Problem to solve
Copy each line of the entries that includes the word "construction".

Source data
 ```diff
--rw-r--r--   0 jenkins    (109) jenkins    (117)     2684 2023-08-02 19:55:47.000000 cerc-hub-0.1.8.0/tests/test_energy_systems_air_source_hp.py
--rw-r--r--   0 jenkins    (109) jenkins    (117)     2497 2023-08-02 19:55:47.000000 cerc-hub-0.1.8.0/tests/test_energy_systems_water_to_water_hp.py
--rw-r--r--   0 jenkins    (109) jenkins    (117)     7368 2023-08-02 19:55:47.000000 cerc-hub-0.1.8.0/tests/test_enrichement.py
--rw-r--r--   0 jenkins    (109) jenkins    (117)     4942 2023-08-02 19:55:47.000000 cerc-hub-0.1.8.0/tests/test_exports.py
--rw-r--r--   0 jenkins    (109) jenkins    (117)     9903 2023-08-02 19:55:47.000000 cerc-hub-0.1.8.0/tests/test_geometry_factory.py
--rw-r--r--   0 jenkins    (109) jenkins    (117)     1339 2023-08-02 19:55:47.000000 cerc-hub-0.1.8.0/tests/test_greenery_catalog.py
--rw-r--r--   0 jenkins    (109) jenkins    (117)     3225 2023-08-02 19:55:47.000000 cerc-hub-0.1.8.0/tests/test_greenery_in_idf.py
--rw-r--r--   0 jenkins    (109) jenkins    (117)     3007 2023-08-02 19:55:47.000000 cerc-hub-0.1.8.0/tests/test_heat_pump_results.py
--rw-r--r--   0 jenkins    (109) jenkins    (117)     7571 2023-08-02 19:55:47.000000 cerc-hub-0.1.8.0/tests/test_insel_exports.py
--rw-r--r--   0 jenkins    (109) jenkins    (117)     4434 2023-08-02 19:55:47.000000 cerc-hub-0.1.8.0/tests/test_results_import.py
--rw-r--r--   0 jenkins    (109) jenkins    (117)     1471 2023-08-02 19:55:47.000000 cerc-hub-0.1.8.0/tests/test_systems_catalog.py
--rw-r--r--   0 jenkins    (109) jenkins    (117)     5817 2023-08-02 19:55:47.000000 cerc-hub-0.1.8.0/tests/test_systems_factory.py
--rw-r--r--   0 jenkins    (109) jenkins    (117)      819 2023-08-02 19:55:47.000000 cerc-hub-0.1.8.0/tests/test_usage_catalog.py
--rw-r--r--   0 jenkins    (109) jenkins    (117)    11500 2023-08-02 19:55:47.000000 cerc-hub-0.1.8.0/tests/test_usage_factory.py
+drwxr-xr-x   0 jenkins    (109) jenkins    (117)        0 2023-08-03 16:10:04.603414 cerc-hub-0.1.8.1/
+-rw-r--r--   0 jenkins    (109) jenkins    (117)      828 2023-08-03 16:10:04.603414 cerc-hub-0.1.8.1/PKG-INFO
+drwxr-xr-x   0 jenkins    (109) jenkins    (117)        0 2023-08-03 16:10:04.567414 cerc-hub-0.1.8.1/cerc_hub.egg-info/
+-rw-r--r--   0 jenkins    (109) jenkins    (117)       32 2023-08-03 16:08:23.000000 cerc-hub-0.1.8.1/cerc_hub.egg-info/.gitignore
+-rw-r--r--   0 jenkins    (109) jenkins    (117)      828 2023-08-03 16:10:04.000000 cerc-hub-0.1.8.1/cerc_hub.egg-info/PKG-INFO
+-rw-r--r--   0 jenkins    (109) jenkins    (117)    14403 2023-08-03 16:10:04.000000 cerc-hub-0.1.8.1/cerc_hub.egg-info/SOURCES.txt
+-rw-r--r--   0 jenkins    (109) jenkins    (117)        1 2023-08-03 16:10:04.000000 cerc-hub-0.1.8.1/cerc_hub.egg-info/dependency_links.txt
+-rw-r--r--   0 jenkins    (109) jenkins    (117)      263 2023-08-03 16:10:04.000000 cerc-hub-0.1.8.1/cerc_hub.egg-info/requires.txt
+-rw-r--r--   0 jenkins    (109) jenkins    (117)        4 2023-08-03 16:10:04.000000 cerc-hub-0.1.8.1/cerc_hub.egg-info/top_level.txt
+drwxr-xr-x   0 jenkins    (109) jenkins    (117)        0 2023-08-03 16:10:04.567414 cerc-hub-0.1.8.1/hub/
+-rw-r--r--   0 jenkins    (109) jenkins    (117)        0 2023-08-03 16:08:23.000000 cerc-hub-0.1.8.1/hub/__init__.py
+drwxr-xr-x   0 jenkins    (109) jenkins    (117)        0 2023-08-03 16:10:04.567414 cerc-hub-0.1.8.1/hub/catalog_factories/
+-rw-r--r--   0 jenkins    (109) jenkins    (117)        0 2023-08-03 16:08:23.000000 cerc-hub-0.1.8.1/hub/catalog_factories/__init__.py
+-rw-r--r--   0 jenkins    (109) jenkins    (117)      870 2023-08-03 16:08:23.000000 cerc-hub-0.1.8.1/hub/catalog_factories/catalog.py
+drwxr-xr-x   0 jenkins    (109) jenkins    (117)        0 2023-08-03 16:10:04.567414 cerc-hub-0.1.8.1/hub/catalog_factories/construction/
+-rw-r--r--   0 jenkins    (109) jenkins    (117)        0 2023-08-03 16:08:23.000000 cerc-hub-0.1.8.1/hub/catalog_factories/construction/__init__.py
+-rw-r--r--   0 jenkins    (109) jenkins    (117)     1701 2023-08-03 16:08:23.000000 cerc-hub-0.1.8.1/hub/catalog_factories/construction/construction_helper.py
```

Task solution
+drwxr-xr-x   0 jenkins    (109) jenkins    (117)        0 2023-08-03 16:10:04.567414 cerc-hub-0.1.8.1/hub/catalog_factories/construction/
+-rw-r--r--   0 jenkins    (109) jenkins    (117)        0 2023-08-03 16:08:23.000000 cerc-hub-0.1.8.1/hub/catalog_factories/construction/__init__.py
+-rw-r--r--   0 jenkins    (109) jenkins    (117)     1701 2023-08-03 16:08:23.000000 cerc-hub-0.1.8.1/hub/catalog_factories/construction/construction_helper.py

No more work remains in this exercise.